──────── Material for this exercise ────────

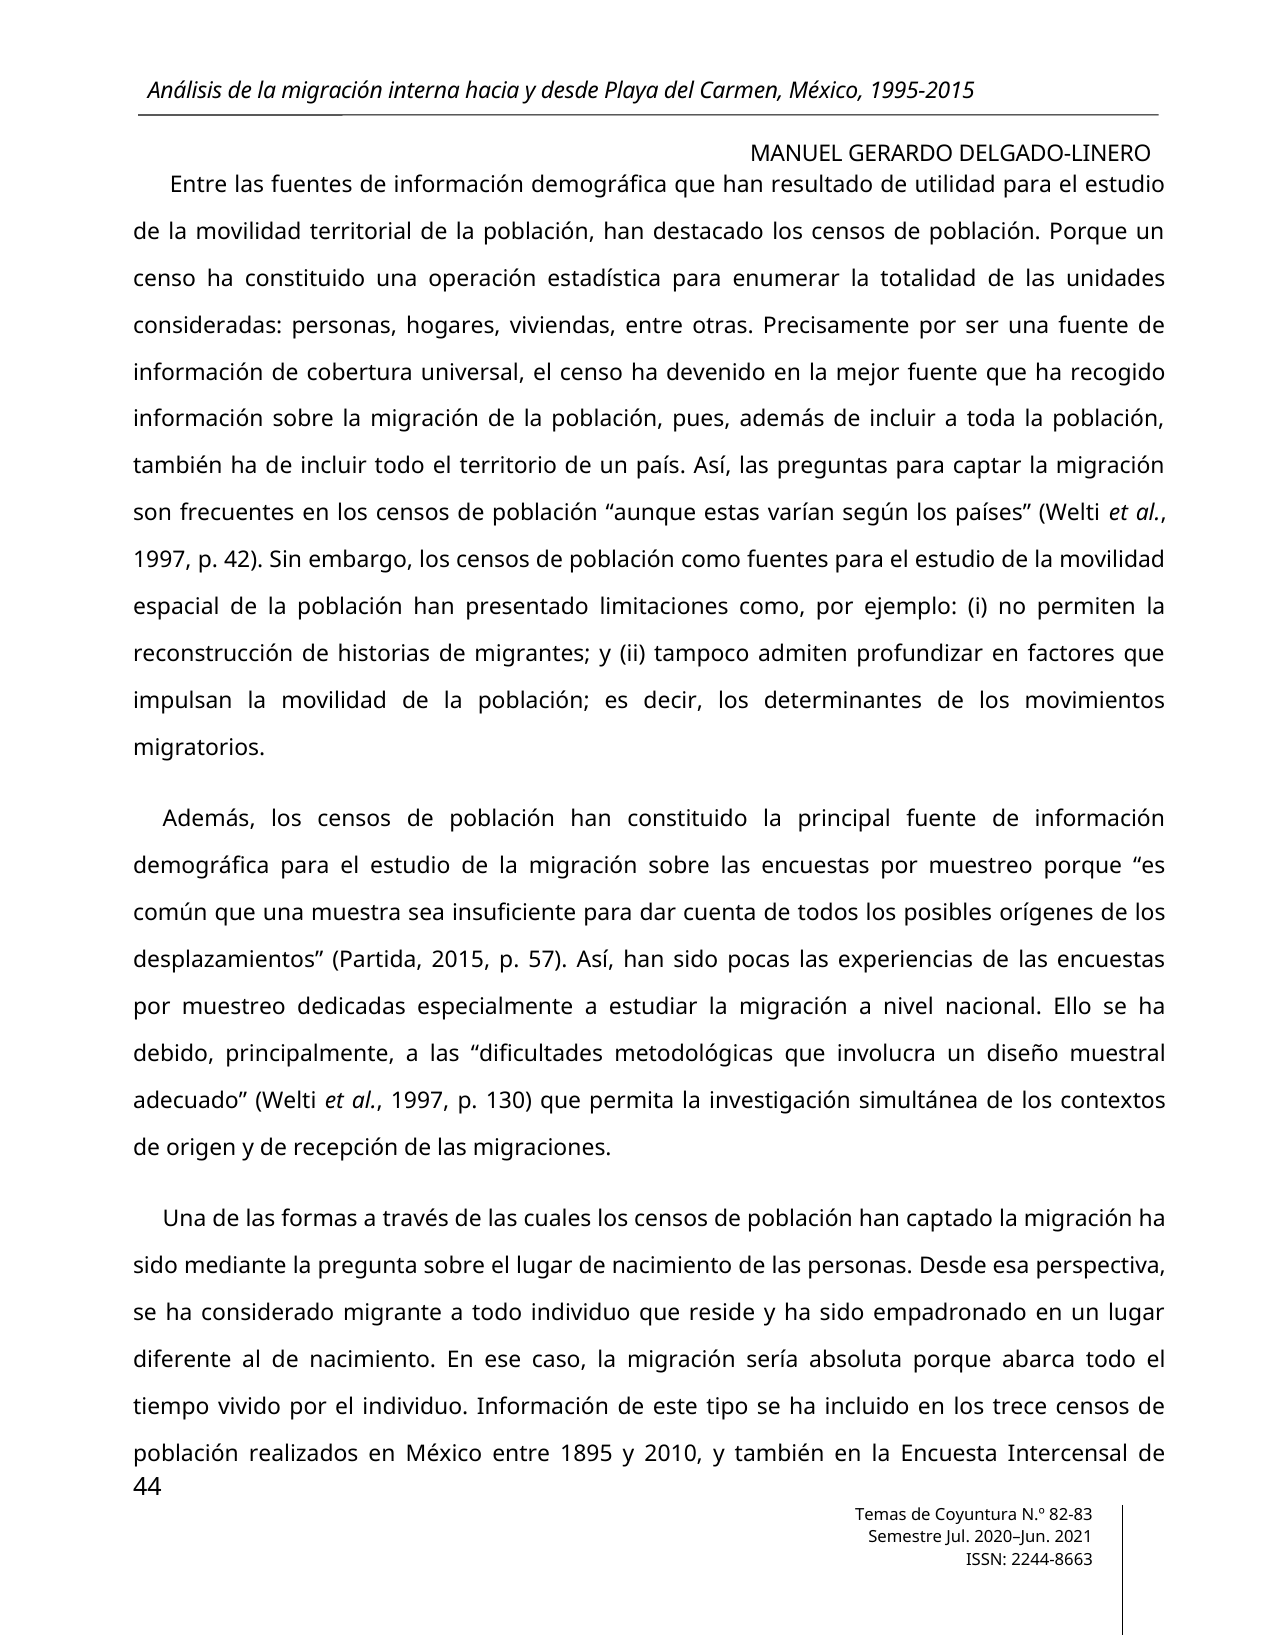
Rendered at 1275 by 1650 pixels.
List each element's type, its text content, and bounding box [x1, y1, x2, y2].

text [133, 1202, 1167, 1468]
text Además, los censos de población han constituido la principal fuente de información demográfica para el estudio de la migración sobre las encuestas por muestreo porque “es común que una muestra sea insuficiente para dar cuenta de todos los posibles orígenes de los desplazamientos” (Partida, 2015, p. 57). Así, han sido pocas las experiencias de las encuestas por muestreo dedicadas especialmente a estudiar la migración a nivel nacional. Ello se ha debido, principalmente, a las “dificultades metodológicas que involucra un diseño muestral adecuado” (Welti et al., 1997, p. 130) que permita la investigación simultánea de los contextos de origen y de recepción de las migraciones. [133, 802, 1167, 1162]
text Entre las fuentes de información demográfica que han resultado de utilidad para el estudio de la movilidad territorial de la población, han destacado los censos de población. Porque un censo ha constituido una operación estadística para enumerar la totalidad de las unidades consideradas: personas, hogares, viviendas, entre otras. Precisamente por ser una fuente de información de cobertura universal, el censo ha devenido en la mejor fuente que ha recogido información sobre la migración de la población, pues, además de incluir a toda la población, también ha de incluir todo el territorio de un país. Así, las preguntas para captar la migración son frecuentes en los censos de población “aunque estas varían según los países” (Welti et al., 1997, p. 42). Sin embargo, los censos de población como fuentes para el estudio de la movilidad espacial de la población han presentado limitaciones como, por ejemplo: (i) no permiten la reconstrucción de historias de migrantes; y (ii) tampoco admiten profundizar en factores que impulsan la movilidad de la población; es decir, los determinantes de los movimientos migratorios. [133, 168, 1167, 762]
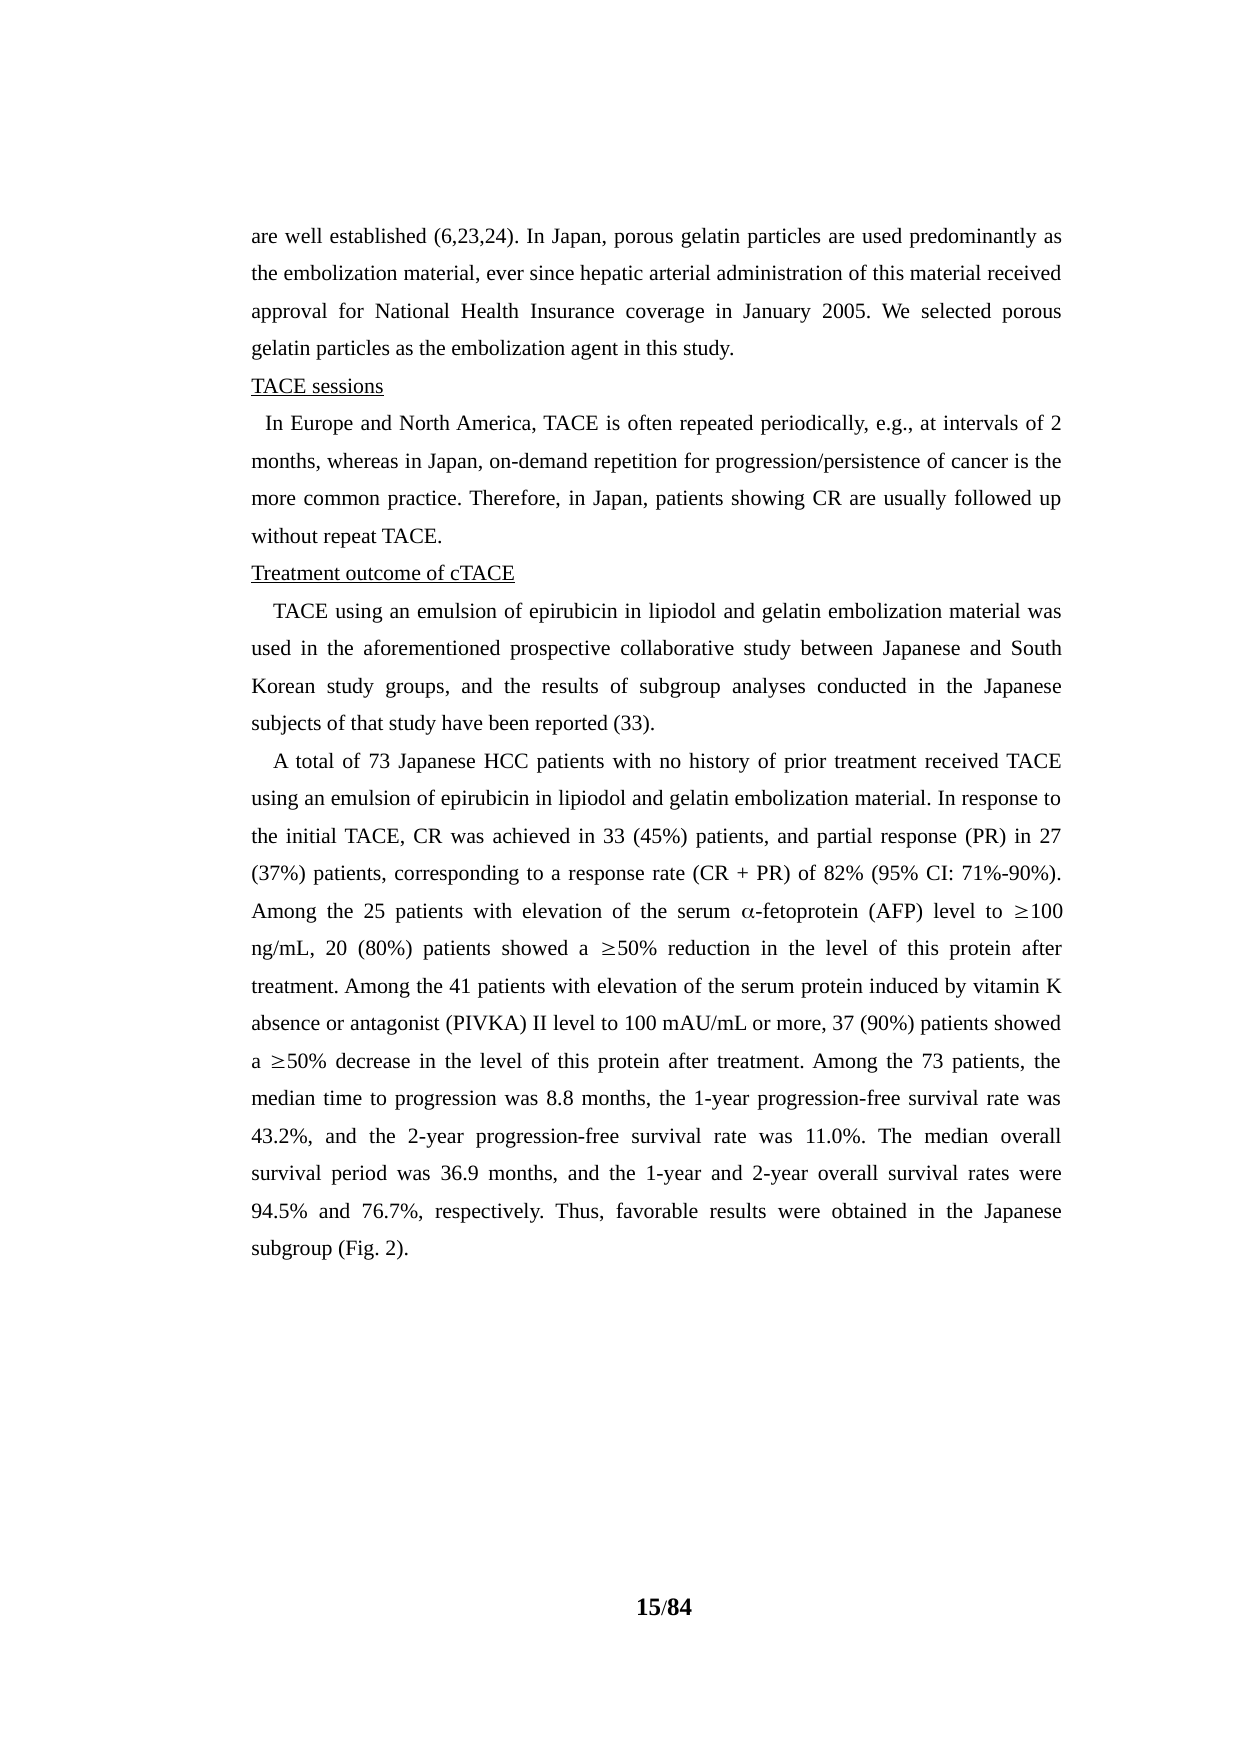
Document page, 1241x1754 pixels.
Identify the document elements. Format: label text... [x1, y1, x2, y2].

text In Europe and North America, TACE is often repeated periodically, e.g., at intervals of 2 months, whereas in Japan, on-demand repetition for progression/persistence of cancer is the more common practice. Therefore, in Japan, patients showing CR are usually followed up without repeat TACE. [251, 404, 1063, 554]
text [251, 217, 1063, 367]
text Treatment outcome of cTACE [177, 554, 1063, 592]
text TACE using an emulsion of epirubicin in lipiodol and gelatin embolization material was used in the aforementioned prospective collaborative study between Japanese and South Korean study groups, and the results of subgroup analyses conducted in the Japanese subjects of that study have been reported (33). [251, 592, 1063, 742]
text A total of 73 Japanese HCC patients with no history of prior treatment received TACE using an emulsion of epirubicin in lipiodol and gelatin embolization material. In response to the initial TACE, CR was achieved in 33 (45%) patients, and partial response (PR) in 27 (37%) patients, corresponding to a response rate (CR + PR) of 82% (95% CI: 71%-90%). Among the 25 patients with elevation of the serum -fetoprotein (AFP) level to 100 ng/mL, 20 (80%) patients showed a 50% reduction in the level of this protein after treatment. Among the 41 patients with elevation of the serum protein induced by vitamin K absence or antagonist (PIVKA) II level to 100 mAU/mL or more, 37 (90%) patients showed a 50% decrease in the level of this protein after treatment. Among the 73 patients, the median time to progression was 8.8 months, the 1-year progression-free survival rate was 43.2%, and the 2-year progression-free survival rate was 11.0%. The median overall survival period was 36.9 months, and the 1-year and 2-year overall survival rates were 94.5% and 76.7%, respectively. Thus, favorable results were obtained in the Japanese subgroup (Fig. 2). [251, 742, 1063, 1267]
text TACE sessions [177, 367, 1063, 404]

────────

Your task: Find and copy each line of the material that holds the word "pixels".

Solution to the problem:
Rendered at 1275 by 1650 pixels.
Document page, 1241x1754 pixels.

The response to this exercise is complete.